Task description = Recast the part of the entries that opens with the line containing "E: median 0.35, box" and runs through the end of the entries as a JSON list of strings, one string per line. Leave out blank lines.

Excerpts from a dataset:
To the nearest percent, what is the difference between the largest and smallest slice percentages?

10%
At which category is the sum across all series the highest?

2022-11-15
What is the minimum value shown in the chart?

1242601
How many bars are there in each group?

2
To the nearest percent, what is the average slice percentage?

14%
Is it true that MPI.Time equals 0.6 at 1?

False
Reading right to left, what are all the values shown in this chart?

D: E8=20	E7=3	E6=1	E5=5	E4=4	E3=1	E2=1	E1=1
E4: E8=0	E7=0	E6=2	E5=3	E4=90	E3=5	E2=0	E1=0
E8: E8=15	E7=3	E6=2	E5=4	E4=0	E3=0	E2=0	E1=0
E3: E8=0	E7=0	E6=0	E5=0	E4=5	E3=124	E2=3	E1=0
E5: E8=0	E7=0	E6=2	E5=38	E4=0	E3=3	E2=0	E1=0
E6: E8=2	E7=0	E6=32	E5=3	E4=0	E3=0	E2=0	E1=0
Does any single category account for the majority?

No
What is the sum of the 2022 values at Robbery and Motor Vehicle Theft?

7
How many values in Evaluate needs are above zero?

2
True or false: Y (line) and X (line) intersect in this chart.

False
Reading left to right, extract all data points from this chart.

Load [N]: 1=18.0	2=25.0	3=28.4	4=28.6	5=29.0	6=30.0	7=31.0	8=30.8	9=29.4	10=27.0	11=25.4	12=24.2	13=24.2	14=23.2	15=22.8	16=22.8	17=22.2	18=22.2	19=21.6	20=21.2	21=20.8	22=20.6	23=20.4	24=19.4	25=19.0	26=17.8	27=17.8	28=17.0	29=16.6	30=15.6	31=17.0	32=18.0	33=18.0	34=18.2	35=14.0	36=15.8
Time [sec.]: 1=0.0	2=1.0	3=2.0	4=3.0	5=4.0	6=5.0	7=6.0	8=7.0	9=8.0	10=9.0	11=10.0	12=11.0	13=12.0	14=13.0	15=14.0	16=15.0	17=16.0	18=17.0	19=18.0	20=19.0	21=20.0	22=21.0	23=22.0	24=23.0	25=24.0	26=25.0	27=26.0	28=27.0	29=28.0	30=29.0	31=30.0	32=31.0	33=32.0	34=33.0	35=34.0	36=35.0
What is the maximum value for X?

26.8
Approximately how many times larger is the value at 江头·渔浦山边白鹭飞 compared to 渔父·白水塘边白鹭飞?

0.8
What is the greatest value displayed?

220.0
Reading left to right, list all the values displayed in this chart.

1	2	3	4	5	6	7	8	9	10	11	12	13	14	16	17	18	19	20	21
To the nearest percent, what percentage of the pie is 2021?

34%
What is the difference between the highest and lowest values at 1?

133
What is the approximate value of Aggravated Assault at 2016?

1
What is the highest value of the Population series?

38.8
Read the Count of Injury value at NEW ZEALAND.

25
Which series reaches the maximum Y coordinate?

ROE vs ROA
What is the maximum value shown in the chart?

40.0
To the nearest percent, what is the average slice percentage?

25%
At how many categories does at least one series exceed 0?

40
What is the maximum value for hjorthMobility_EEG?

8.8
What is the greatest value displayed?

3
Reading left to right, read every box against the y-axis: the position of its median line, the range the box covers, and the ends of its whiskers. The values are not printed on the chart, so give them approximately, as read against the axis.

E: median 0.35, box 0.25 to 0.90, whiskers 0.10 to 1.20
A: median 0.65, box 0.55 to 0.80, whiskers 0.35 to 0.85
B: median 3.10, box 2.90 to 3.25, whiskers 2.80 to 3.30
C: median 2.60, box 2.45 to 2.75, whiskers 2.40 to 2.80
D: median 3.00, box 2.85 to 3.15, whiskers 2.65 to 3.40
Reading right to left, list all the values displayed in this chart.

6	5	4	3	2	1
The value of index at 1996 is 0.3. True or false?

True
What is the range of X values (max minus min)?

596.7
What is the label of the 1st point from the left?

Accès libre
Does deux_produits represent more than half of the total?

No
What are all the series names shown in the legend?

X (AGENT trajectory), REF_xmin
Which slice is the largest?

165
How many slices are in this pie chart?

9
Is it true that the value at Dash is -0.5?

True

Exercise solution =
[
  "E: median 0.35, box 0.25 to 0.90, whiskers 0.10 to 1.20",
  "A: median 0.65, box 0.55 to 0.80, whiskers 0.35 to 0.85",
  "B: median 3.10, box 2.90 to 3.25, whiskers 2.80 to 3.30",
  "C: median 2.60, box 2.45 to 2.75, whiskers 2.40 to 2.80",
  "D: median 3.00, box 2.85 to 3.15, whiskers 2.65 to 3.40",
  "Reading right to left, list all the values displayed in this chart.",
  "6\t5\t4\t3\t2\t1",
  "The value of index at 1996 is 0.3. True or false?",
  "True",
  "What is the range of X values (max minus min)?",
  "596.7",
  "What is the label of the 1st point from the left?",
  "Accès libre",
  "Does deux_produits represent more than half of the total?",
  "No",
  "What are all the series names shown in the legend?",
  "X (AGENT trajectory), REF_xmin",
  "Which slice is the largest?",
  "165",
  "How many slices are in this pie chart?",
  "9",
  "Is it true that the value at Dash is -0.5?",
  "True"
]